Election jitters
The looming General Election has unsettled the UK commercial property market, says the latest research from Cushman & Wakefield.
David Hutchings, head of research, said: “The market remains strong but it is clear that some investors are at the very least getting more pre-occupied with a range of other issues and this has led to a slight pull-back in enthusiasm over the past month.”
“The primary investor concern is probably now the approaching election but not perhaps just because of uncertainty as to who may be in power but more due to the fact that necessary decisions are being delayed. The sooner we know where the spending axe will fall and what taxes will rise, the sooner occupiers and investors can plan accordingly and get on with securing the recovery for their businesses.”

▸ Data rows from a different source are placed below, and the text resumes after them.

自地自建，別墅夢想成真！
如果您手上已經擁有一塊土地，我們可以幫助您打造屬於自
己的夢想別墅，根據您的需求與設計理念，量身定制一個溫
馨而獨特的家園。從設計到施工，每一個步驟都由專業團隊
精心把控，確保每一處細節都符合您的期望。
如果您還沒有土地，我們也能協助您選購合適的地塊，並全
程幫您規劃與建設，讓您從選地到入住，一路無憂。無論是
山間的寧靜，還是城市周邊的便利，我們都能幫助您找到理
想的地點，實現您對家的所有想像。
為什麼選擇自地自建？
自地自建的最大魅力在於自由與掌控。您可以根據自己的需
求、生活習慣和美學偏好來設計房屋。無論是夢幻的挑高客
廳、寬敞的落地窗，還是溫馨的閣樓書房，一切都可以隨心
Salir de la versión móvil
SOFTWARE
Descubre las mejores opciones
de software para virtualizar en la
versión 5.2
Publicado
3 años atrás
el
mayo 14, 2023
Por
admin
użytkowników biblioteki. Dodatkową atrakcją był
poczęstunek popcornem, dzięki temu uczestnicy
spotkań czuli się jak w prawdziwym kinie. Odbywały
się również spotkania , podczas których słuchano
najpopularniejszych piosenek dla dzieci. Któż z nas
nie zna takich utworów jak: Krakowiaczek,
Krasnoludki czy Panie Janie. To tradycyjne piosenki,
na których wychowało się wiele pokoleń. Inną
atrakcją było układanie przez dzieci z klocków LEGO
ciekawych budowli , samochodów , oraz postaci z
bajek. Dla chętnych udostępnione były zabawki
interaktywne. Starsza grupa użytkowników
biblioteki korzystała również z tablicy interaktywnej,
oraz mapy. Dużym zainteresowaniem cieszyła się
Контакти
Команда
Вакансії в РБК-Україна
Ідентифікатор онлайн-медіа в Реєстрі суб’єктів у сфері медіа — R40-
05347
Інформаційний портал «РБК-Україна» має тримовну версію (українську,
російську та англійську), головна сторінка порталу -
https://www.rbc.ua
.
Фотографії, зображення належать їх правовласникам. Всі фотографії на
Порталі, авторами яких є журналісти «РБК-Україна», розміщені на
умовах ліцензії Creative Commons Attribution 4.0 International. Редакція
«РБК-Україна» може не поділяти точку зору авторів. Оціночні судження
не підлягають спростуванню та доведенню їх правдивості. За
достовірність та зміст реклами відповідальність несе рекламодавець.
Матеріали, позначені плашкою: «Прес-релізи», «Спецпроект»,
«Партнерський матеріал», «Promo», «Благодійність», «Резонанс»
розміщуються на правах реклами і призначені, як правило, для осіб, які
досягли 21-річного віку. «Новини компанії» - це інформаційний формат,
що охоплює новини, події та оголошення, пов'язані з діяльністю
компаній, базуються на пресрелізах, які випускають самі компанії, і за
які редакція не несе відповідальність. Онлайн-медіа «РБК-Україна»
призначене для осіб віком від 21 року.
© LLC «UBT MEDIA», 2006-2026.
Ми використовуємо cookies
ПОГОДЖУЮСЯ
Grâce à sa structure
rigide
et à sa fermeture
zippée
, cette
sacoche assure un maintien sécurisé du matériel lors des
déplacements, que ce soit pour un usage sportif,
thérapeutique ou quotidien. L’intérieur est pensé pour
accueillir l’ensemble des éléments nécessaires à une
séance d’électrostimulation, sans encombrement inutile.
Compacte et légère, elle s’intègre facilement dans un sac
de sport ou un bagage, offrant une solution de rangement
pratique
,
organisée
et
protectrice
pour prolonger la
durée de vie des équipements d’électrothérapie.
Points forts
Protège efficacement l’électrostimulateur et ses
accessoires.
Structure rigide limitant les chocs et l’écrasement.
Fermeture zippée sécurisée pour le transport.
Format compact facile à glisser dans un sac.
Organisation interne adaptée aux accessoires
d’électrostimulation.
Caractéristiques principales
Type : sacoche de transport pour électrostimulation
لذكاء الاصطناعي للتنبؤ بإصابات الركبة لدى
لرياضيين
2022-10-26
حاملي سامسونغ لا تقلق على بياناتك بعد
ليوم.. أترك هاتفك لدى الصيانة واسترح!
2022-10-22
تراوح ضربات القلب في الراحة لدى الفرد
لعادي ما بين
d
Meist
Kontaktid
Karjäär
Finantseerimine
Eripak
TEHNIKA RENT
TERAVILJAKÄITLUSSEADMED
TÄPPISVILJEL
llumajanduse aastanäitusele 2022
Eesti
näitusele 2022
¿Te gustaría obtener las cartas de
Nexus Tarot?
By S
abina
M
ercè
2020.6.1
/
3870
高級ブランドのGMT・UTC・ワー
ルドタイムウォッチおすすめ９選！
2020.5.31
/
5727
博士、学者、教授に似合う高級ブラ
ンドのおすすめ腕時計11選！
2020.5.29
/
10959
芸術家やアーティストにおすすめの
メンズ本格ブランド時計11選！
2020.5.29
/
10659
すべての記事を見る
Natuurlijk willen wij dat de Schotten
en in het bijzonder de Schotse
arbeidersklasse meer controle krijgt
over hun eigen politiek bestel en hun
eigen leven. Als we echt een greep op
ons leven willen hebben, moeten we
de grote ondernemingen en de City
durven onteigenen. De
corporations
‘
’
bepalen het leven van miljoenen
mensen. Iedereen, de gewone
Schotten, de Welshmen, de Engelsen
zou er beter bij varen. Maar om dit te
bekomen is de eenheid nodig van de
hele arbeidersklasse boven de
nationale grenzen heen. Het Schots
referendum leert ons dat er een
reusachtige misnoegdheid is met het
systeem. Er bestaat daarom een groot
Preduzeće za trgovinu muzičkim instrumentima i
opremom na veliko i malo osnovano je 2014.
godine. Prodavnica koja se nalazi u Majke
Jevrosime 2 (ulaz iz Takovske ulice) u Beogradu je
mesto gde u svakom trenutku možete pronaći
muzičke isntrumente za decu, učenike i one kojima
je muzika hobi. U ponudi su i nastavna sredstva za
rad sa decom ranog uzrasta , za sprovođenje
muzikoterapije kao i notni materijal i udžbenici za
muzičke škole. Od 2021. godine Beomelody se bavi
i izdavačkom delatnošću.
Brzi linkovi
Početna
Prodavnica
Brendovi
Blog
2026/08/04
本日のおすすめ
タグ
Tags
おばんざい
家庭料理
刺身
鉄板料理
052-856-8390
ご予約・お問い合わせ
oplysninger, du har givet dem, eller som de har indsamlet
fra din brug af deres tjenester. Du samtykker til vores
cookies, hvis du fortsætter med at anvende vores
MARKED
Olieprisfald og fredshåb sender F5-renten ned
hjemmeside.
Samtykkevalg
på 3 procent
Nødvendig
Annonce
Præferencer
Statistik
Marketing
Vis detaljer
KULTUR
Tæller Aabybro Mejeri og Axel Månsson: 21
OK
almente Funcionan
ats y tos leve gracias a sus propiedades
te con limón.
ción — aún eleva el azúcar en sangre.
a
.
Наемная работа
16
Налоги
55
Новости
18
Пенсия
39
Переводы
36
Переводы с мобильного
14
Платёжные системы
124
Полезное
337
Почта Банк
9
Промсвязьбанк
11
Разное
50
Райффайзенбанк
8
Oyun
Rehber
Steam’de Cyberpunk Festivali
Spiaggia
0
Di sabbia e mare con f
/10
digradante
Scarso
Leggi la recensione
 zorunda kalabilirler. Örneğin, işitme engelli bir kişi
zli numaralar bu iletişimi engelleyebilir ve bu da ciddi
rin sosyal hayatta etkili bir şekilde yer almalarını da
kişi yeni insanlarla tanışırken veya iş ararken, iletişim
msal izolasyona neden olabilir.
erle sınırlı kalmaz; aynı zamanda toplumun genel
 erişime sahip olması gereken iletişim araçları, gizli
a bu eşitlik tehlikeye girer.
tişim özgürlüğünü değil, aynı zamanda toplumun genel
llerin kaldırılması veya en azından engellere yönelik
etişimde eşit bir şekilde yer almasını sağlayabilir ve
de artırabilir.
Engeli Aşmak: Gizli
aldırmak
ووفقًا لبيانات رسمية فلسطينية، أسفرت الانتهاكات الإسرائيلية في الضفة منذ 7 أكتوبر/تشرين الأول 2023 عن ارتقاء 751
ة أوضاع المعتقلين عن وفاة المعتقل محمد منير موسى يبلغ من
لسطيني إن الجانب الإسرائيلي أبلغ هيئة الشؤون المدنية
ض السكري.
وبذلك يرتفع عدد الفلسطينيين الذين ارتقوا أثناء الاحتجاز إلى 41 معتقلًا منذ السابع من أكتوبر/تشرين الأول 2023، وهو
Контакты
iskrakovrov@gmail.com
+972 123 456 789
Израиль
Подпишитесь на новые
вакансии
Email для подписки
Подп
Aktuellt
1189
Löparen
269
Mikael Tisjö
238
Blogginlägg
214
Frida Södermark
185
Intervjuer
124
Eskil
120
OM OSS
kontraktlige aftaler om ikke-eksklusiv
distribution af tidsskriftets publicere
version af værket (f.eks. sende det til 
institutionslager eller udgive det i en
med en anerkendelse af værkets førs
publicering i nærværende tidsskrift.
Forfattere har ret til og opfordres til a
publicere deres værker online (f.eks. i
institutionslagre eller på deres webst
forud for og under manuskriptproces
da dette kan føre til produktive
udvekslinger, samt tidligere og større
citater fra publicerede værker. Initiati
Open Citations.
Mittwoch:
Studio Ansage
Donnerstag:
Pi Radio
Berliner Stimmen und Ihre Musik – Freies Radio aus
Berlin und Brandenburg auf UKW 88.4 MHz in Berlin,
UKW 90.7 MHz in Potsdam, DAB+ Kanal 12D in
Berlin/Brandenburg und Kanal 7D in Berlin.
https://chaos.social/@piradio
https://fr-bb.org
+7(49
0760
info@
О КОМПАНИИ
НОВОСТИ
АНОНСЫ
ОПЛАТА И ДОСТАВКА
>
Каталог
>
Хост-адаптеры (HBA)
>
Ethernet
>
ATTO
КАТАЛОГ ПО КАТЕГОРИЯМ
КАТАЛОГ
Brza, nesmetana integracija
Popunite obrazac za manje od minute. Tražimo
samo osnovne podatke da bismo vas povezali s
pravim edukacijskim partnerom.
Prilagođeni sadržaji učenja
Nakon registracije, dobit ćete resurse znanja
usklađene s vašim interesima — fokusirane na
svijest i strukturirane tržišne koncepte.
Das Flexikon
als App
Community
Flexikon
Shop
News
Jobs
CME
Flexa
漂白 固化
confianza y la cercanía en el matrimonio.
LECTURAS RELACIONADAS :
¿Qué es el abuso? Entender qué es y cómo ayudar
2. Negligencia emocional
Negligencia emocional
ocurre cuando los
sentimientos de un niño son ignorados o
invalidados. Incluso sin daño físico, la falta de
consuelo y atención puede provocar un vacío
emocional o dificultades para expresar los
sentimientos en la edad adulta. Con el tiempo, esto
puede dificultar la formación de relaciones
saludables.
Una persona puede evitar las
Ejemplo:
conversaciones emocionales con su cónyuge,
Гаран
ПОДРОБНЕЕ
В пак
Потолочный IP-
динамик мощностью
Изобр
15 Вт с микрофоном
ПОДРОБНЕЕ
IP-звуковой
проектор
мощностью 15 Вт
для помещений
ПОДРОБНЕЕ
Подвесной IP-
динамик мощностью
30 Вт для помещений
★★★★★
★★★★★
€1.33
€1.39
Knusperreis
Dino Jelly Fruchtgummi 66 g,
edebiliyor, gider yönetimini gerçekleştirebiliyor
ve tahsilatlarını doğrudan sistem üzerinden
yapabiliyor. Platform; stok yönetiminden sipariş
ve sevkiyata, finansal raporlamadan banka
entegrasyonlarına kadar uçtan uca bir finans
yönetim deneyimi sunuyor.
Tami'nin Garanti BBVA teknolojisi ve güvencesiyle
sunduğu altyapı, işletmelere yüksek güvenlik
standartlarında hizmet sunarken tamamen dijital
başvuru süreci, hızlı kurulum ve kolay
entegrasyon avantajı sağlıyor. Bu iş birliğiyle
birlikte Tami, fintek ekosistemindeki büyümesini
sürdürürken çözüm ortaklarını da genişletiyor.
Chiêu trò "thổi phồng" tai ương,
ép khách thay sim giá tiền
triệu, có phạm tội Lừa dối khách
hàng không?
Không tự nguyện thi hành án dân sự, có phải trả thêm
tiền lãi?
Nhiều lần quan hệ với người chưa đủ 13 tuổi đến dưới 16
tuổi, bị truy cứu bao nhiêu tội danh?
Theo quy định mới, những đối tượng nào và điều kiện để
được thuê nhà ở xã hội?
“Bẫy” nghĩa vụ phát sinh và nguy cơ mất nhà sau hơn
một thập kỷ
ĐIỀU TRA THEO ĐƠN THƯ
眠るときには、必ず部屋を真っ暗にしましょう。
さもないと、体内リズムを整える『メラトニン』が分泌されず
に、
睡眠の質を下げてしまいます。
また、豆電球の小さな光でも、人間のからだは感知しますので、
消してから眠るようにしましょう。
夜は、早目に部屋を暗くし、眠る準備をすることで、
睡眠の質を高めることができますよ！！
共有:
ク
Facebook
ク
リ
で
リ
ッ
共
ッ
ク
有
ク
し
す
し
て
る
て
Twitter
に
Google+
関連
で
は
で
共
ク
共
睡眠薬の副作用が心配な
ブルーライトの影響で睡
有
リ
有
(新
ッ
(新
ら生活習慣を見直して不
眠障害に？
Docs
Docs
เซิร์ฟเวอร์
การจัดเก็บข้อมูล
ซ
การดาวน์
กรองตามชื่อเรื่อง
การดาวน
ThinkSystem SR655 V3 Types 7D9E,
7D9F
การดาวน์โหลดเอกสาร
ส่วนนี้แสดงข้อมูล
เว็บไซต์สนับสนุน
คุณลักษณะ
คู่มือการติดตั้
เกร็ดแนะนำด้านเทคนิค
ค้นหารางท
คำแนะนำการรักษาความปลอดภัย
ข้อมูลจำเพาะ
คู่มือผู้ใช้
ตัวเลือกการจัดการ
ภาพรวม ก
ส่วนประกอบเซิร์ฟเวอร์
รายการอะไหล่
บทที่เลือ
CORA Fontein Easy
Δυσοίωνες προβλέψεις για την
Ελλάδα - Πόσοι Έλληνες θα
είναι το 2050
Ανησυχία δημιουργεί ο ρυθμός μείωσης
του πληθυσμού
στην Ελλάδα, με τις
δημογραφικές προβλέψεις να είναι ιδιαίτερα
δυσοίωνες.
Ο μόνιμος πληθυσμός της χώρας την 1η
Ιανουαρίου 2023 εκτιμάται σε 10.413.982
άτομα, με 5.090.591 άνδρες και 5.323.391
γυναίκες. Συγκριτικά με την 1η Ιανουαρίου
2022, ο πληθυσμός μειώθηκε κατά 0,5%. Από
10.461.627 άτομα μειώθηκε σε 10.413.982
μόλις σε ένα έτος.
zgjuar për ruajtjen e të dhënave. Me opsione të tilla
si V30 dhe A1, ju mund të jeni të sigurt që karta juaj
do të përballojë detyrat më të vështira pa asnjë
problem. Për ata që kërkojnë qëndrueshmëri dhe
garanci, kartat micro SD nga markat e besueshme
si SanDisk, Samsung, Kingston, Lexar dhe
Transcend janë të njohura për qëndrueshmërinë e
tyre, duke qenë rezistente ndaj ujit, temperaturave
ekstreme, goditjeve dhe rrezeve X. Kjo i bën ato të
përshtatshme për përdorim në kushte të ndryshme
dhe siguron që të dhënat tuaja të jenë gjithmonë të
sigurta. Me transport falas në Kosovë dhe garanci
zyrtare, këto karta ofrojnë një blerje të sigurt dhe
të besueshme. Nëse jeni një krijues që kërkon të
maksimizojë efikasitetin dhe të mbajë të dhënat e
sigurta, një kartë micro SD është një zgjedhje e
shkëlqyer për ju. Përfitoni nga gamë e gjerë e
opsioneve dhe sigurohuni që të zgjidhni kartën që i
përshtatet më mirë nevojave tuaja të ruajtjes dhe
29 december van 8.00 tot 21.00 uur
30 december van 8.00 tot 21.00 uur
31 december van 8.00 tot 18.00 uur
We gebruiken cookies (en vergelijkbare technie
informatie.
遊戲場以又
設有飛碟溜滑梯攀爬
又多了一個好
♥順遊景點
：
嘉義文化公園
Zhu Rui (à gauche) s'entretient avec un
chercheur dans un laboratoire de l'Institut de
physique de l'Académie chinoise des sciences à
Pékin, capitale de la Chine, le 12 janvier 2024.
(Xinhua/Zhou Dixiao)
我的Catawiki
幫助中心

Cushman & Wakefield, which notes that the really hot money is still focused on the West End and City of London, says yields for prime property edged down a further 5bp in March to an average of 5.85%, their lowest since May 2008. Yields have now fallen 153bp since the market low-point one year ago but are still up 142bp since the market peaked in 2007, the group notes.
While margins are coming under pressure amid increasing competition to lend, which is leading some lenders to consider riskier propositions, many borrowers are still struggling to compete with equity buyers and the group says it is clear that many vendors still prefer to deal with equity rather than debt buyers, “to ensure a speedy and certain trade”.